**Passage:**
┄┄┄┄┄┄
As a socioeconomic indicator, per unit GDP of water consumption reflects the production conditions of the mining area. As shown in Figure 2c, during the period of 2011–2013, the coal mining was relatively rough, with 88% belonging to the V2 level and 12% belonging to the V3 level. From 2014 to 2020, the coal mine continuously improved its production process and technology to increase efficiency, resulting in the indicator gradually shifting from the V2 level to the V1 level.

3.3. Carrying Capacity Calculation Results

According to the Equations (4) and (5), the results of the calculation for the groundwater resources carrying capacity in the mining area from 2011 to 2020 are shown in

Table 11. Groundwater resources carrying capacity calculation results.

Time	Evaluation Level			Comprehensive Evaluation Value	Rank
	V1	V2	V3
2011	0.1748	0.6551	0.1701	0.5021	1
2012	0.1614	0.6287	0.2100	0.4781	2
2013	0.0920	0.6831	0.2245	0.4402	3
2014	0.0694	0.7027	0.2278	0.4287	4
2015	0.0304	0.6806	0.2891	0.3836	6
2016	0.0631	0.6078	0.3291	0.3803	7
2017	0.0728	0.5684	0.3588	0.3713	9
2018	0.0420	0.5866	0.3714	0.3518	10
2019	0.0855	0.5592	0.3553	0.3786	8
2020	0.1119	0.5506	0.3371	0.3985	5

.

Based on the evaluation results and the principle of maximum membership degree, it can be seen that from 2011 to 2020, the carrying capacity of groundwater resources in the mining area is the highest for V2 level, followed by V3 level, and the lowest for V1 level. This indicates that the carrying capacity of groundwater resources in the mine area will reach the limit and the remaining development potential can be ignored. The subsequent mining construction should focus on the protection of groundwater resources and reduce groundwater exploitation.

The trend of the comprehensive evaluation value of groundwater resources carrying capacity in the mining area from 2011 to 2020 is shown in Figure 3.

As shown in Figure 3, the groundwater resources carrying capacity in the mining area changed from a large decline to a slight increase during the period of 2011–2020. The groundwater resource carrying capacity was low between 2011 and 2018, with a minimum value of 0.3518, and generally declining. The decrease may be due to the increasing scale of production in the mining area, which caused a short-term increase in the groundwater drainage, resulting in a groundwater funnel. In addition, the study mining area is located in the northwest arid region of China, with sparse rainfall and strong evaporation. The combined effect of climate factors and unstable groundwater recharge sources has led to a downward trend in the total amount of groundwater resources in the study period.
┄┄┄┄┄┄
Data listing:
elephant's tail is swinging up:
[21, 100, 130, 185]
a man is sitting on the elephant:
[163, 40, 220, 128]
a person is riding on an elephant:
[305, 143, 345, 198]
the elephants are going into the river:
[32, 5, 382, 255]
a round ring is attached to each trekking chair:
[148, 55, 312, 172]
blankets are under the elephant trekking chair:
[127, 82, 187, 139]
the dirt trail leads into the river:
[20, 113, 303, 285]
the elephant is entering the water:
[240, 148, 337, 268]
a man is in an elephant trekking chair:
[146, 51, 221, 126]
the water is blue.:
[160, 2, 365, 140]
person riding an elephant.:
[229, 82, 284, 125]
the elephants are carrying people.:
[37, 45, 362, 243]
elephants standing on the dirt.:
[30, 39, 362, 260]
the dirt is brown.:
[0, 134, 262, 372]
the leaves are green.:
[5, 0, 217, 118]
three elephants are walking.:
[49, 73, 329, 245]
┄┄┄┄┄┄
**What is expected:**
Output, word for word, the portion of the groundwater carrying capacity passage between "As a socioeconomic" and "the V1 level.", inclusive.

**Answer:**
As a socioeconomic indicator, per unit GDP of water consumption reflects the production conditions of the mining area. As shown in Figure 2c, during the period of 2011–2013, the coal mining was relatively rough, with 88% belonging to the V2 level and 12% belonging to the V3 level. From 2014 to 2020, the coal mine continuously improved its production process and technology to increase efficiency, resulting in the indicator gradually shifting from the V2 level to the V1 level.